YOUR INSTRUCTIONS: Copy the items character for character, from the line containing "order: Saxifragales" through the final line of the items, both included.

□ □ □ □ □ □ □

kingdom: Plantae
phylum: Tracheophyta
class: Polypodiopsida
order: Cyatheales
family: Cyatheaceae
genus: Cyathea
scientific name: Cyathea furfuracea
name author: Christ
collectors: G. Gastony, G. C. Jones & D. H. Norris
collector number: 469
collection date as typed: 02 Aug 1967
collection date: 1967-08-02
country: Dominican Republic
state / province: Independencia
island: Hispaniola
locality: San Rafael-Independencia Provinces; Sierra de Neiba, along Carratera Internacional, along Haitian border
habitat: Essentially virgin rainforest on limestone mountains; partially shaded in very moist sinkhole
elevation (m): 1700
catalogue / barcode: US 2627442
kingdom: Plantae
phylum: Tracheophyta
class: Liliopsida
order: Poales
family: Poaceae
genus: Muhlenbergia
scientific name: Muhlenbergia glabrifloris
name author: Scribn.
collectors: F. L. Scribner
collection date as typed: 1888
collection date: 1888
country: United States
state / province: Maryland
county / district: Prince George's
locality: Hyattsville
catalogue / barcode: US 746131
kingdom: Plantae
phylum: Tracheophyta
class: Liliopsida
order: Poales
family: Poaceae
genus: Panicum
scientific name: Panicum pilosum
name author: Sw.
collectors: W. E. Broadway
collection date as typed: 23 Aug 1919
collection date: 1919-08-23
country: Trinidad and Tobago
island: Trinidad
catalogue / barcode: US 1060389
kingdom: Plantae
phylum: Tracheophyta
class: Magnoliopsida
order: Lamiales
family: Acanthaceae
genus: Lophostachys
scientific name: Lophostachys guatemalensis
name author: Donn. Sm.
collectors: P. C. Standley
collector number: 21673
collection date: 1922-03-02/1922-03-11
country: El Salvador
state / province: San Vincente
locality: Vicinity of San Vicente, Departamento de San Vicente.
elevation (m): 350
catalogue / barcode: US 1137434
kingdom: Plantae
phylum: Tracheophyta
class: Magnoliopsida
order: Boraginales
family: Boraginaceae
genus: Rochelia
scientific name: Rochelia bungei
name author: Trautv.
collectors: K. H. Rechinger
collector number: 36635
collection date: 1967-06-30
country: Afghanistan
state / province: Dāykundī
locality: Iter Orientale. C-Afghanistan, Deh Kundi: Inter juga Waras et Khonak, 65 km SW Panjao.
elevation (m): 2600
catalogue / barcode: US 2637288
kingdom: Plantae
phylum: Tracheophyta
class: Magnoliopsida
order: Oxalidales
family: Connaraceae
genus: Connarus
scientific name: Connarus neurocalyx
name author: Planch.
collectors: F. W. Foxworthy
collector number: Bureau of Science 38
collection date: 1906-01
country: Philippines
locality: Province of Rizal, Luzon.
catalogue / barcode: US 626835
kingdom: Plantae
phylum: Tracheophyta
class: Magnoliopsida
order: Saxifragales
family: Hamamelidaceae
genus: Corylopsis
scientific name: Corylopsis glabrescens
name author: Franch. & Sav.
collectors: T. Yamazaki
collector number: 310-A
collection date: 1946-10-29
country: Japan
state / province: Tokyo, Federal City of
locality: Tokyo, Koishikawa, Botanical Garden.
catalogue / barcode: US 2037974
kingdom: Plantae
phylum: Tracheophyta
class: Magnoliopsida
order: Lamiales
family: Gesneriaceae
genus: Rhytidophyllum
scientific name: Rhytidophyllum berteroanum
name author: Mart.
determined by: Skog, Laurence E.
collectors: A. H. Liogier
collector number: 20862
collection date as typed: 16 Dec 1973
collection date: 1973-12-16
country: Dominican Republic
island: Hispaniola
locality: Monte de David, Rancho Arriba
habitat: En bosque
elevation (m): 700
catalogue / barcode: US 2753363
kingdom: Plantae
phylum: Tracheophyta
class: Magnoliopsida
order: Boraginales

□ □ □ □ □ □ □

SOLUTION FOR THIS EXERCISE:
order: Saxifragales
family: Hamamelidaceae
genus: Corylopsis
scientific name: Corylopsis glabrescens
name author: Franch. & Sav.
collectors: T. Yamazaki
collector number: 310-A
collection date: 1946-10-29
country: Japan
state / province: Tokyo, Federal City of
locality: Tokyo, Koishikawa, Botanical Garden.
catalogue / barcode: US 2037974
kingdom: Plantae
phylum: Tracheophyta
class: Magnoliopsida
order: Lamiales
family: Gesneriaceae
genus: Rhytidophyllum
scientific name: Rhytidophyllum berteroanum
name author: Mart.
determined by: Skog, Laurence E.
collectors: A. H. Liogier
collector number: 20862
collection date as typed: 16 Dec 1973
collection date: 1973-12-16
country: Dominican Republic
island: Hispaniola
locality: Monte de David, Rancho Arriba
habitat: En bosque
elevation (m): 700
catalogue / barcode: US 2753363
kingdom: Plantae
phylum: Tracheophyta
class: Magnoliopsida
order: Boraginales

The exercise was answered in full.